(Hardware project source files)
——————————
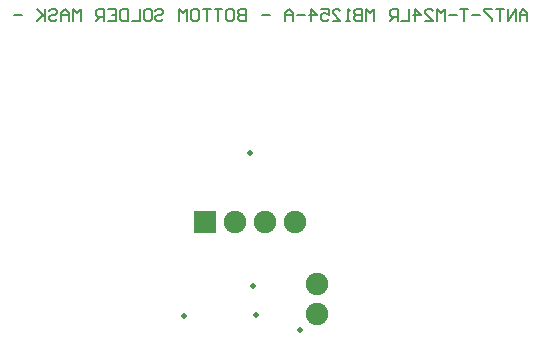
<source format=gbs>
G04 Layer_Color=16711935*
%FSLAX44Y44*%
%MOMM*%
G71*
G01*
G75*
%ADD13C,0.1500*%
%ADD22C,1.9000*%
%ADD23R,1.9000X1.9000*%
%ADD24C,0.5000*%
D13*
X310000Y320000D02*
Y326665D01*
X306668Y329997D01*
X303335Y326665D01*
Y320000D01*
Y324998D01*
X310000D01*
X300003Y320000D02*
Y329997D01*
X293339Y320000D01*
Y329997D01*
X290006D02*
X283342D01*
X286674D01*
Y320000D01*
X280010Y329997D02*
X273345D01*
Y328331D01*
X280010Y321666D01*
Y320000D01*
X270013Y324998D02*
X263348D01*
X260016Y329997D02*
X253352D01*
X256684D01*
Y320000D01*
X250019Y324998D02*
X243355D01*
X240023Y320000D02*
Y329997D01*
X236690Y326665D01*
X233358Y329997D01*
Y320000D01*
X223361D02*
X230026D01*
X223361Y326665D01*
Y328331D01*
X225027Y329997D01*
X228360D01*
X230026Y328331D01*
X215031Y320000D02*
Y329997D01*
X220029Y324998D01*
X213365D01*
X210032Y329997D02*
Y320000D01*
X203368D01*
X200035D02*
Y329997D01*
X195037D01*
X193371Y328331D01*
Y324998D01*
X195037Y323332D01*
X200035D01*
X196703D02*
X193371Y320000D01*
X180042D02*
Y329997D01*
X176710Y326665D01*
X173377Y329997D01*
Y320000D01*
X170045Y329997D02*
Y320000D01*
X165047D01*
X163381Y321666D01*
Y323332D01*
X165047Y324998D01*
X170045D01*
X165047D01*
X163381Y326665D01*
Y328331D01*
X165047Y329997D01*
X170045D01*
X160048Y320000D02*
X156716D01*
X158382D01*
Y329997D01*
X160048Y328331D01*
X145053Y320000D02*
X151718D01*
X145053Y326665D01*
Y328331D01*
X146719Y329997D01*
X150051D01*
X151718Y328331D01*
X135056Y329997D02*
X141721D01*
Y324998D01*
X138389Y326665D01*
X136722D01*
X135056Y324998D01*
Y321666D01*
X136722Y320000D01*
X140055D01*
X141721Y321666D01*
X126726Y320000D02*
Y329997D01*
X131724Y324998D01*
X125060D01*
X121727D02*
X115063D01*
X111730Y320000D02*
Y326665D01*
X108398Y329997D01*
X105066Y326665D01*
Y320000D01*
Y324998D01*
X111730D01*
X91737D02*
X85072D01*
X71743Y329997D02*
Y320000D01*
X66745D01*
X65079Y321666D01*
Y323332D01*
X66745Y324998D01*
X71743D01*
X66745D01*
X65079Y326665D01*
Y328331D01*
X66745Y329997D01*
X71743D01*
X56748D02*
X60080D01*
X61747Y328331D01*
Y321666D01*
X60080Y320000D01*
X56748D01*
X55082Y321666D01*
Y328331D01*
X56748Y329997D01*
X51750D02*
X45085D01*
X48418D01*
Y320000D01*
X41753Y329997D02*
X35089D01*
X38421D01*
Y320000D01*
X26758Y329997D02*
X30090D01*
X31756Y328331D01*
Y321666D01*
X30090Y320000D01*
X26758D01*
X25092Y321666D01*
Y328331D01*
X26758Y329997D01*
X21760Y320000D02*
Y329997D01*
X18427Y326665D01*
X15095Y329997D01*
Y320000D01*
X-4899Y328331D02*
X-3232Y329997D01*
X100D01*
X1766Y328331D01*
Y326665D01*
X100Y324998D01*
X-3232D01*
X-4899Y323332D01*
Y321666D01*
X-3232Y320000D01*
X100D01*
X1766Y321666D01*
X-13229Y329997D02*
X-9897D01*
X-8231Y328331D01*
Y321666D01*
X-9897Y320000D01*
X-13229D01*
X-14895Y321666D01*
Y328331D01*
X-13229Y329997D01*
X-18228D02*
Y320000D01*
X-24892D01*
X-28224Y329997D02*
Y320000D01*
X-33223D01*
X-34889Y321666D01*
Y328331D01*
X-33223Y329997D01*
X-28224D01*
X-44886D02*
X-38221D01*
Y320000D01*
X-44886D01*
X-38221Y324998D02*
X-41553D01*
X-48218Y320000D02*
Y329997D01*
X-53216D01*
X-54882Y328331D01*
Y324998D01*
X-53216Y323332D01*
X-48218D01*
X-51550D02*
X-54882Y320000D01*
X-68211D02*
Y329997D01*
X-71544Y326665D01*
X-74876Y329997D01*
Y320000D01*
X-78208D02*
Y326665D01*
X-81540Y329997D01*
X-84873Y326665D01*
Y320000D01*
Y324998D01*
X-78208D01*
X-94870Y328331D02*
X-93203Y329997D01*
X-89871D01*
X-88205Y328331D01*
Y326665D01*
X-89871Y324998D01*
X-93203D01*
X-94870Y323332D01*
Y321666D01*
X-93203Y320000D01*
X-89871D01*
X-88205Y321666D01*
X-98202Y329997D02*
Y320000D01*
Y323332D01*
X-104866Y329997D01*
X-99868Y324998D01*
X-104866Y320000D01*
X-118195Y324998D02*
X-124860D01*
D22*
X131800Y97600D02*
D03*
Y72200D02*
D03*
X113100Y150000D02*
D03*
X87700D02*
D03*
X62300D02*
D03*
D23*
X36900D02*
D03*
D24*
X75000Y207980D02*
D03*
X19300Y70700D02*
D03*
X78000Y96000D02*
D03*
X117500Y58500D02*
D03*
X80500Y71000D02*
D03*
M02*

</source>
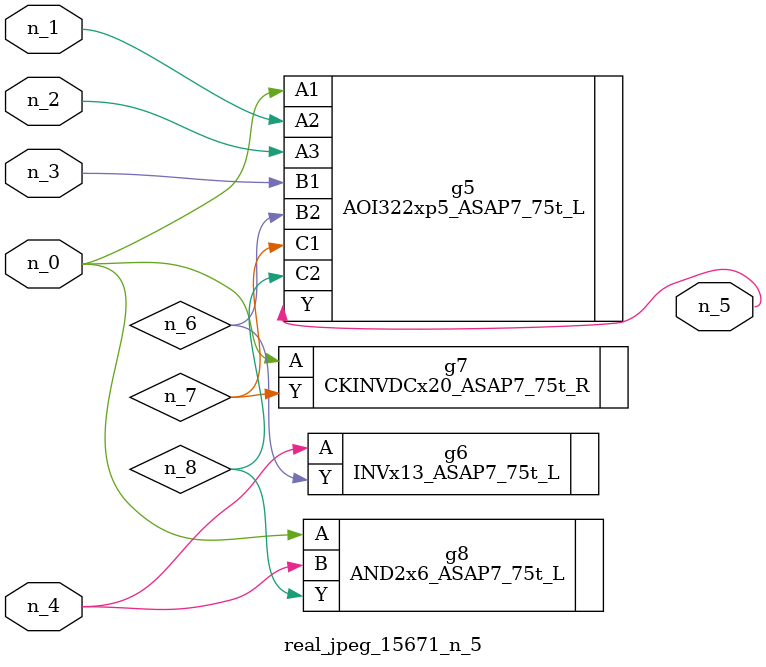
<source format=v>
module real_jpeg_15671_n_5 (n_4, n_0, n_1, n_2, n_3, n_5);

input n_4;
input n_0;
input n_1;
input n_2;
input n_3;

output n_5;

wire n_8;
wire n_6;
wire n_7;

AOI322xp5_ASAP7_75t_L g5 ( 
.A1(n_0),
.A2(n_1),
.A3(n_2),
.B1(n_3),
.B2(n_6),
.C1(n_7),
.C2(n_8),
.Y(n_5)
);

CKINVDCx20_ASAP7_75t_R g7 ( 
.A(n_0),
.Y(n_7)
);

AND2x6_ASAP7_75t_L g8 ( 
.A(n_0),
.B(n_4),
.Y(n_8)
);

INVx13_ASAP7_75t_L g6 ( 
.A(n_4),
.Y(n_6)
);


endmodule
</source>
——————————
--- Exercise prompt ---
Word for word, give the entries above again, with no images included.

--- Your response ---
<source format=gbs>
G04 Layer_Color=16711935*
%FSLAX44Y44*%
%MOMM*%
G71*
G01*
G75*
%ADD13C,0.1500*%
%ADD22C,1.9000*%
%ADD23R,1.9000X1.9000*%
%ADD24C,0.5000*%
D13*
X310000Y320000D02*
Y326665D01*
X306668Y329997D01*
X303335Y326665D01*
Y320000D01*
Y324998D01*
X310000D01*
X300003Y320000D02*
Y329997D01*
X293339Y320000D01*
Y329997D01*
X290006D02*
X283342D01*
X286674D01*
Y320000D01*
X280010Y329997D02*
X273345D01*
Y328331D01*
X280010Y321666D01*
Y320000D01*
X270013Y324998D02*
X263348D01*
X260016Y329997D02*
X253352D01*
X256684D01*
Y320000D01*
X250019Y324998D02*
X243355D01*
X240023Y320000D02*
Y329997D01*
X236690Y326665D01*
X233358Y329997D01*
Y320000D01*
X223361D02*
X230026D01*
X223361Y326665D01*
Y328331D01*
X225027Y329997D01*
X228360D01*
X230026Y328331D01*
X215031Y320000D02*
Y329997D01*
X220029Y324998D01*
X213365D01*
X210032Y329997D02*
Y320000D01*
X203368D01*
X200035D02*
Y329997D01*
X195037D01*
X193371Y328331D01*
Y324998D01*
X195037Y323332D01*
X200035D01*
X196703D02*
X193371Y320000D01*
X180042D02*
Y329997D01*
X176710Y326665D01*
X173377Y329997D01*
Y320000D01*
X170045Y329997D02*
Y320000D01*
X165047D01*
X163381Y321666D01*
Y323332D01*
X165047Y324998D01*
X170045D01*
X165047D01*
X163381Y326665D01*
Y328331D01*
X165047Y329997D01*
X170045D01*
X160048Y320000D02*
X156716D01*
X158382D01*
Y329997D01*
X160048Y328331D01*
X145053Y320000D02*
X151718D01*
X145053Y326665D01*
Y328331D01*
X146719Y329997D01*
X150051D01*
X151718Y328331D01*
X135056Y329997D02*
X141721D01*
Y324998D01*
X138389Y326665D01*
X136722D01*
X135056Y324998D01*
Y321666D01*
X136722Y320000D01*
X140055D01*
X141721Y321666D01*
X126726Y320000D02*
Y329997D01*
X131724Y324998D01*
X125060D01*
X121727D02*
X115063D01*
X111730Y320000D02*
Y326665D01*
X108398Y329997D01*
X105066Y326665D01*
Y320000D01*
Y324998D01*
X111730D01*
X91737D02*
X85072D01*
X71743Y329997D02*
Y320000D01*
X66745D01*
X65079Y321666D01*
Y323332D01*
X66745Y324998D01*
X71743D01*
X66745D01*
X65079Y326665D01*
Y328331D01*
X66745Y329997D01*
X71743D01*
X56748D02*
X60080D01*
X61747Y328331D01*
Y321666D01*
X60080Y320000D01*
X56748D01*
X55082Y321666D01*
Y328331D01*
X56748Y329997D01*
X51750D02*
X45085D01*
X48418D01*
Y320000D01*
X41753Y329997D02*
X35089D01*
X38421D01*
Y320000D01*
X26758Y329997D02*
X30090D01*
X31756Y328331D01*
Y321666D01*
X30090Y320000D01*
X26758D01*
X25092Y321666D01*
Y328331D01*
X26758Y329997D01*
X21760Y320000D02*
Y329997D01*
X18427Y326665D01*
X15095Y329997D01*
Y320000D01*
X-4899Y328331D02*
X-3232Y329997D01*
X100D01*
X1766Y328331D01*
Y326665D01*
X100Y324998D01*
X-3232D01*
X-4899Y323332D01*
Y321666D01*
X-3232Y320000D01*
X100D01*
X1766Y321666D01*
X-13229Y329997D02*
X-9897D01*
X-8231Y328331D01*
Y321666D01*
X-9897Y320000D01*
X-13229D01*
X-14895Y321666D01*
Y328331D01*
X-13229Y329997D01*
X-18228D02*
Y320000D01*
X-24892D01*
X-28224Y329997D02*
Y320000D01*
X-33223D01*
X-34889Y321666D01*
Y328331D01*
X-33223Y329997D01*
X-28224D01*
X-44886D02*
X-38221D01*
Y320000D01*
X-44886D01*
X-38221Y324998D02*
X-41553D01*
X-48218Y320000D02*
Y329997D01*
X-53216D01*
X-54882Y328331D01*
Y324998D01*
X-53216Y323332D01*
X-48218D01*
X-51550D02*
X-54882Y320000D01*
X-68211D02*
Y329997D01*
X-71544Y326665D01*
X-74876Y329997D01*
Y320000D01*
X-78208D02*
Y326665D01*
X-81540Y329997D01*
X-84873Y326665D01*
Y320000D01*
Y324998D01*
X-78208D01*
X-94870Y328331D02*
X-93203Y329997D01*
X-89871D01*
X-88205Y328331D01*
Y326665D01*
X-89871Y324998D01*
X-93203D01*
X-94870Y323332D01*
Y321666D01*
X-93203Y320000D01*
X-89871D01*
X-88205Y321666D01*
X-98202Y329997D02*
Y320000D01*
Y323332D01*
X-104866Y329997D01*
X-99868Y324998D01*
X-104866Y320000D01*
X-118195Y324998D02*
X-124860D01*
D22*
X131800Y97600D02*
D03*
Y72200D02*
D03*
X113100Y150000D02*
D03*
X87700D02*
D03*
X62300D02*
D03*
D23*
X36900D02*
D03*
D24*
X75000Y207980D02*
D03*
X19300Y70700D02*
D03*
X78000Y96000D02*
D03*
X117500Y58500D02*
D03*
X80500Y71000D02*
D03*
M02*

</source>
<source format=v>
module real_jpeg_15671_n_5 (n_4, n_0, n_1, n_2, n_3, n_5);

input n_4;
input n_0;
input n_1;
input n_2;
input n_3;

output n_5;

wire n_8;
wire n_6;
wire n_7;

AOI322xp5_ASAP7_75t_L g5 ( 
.A1(n_0),
.A2(n_1),
.A3(n_2),
.B1(n_3),
.B2(n_6),
.C1(n_7),
.C2(n_8),
.Y(n_5)
);

CKINVDCx20_ASAP7_75t_R g7 ( 
.A(n_0),
.Y(n_7)
);

AND2x6_ASAP7_75t_L g8 ( 
.A(n_0),
.B(n_4),
.Y(n_8)
);

INVx13_ASAP7_75t_L g6 ( 
.A(n_4),
.Y(n_6)
);


endmodule
</source>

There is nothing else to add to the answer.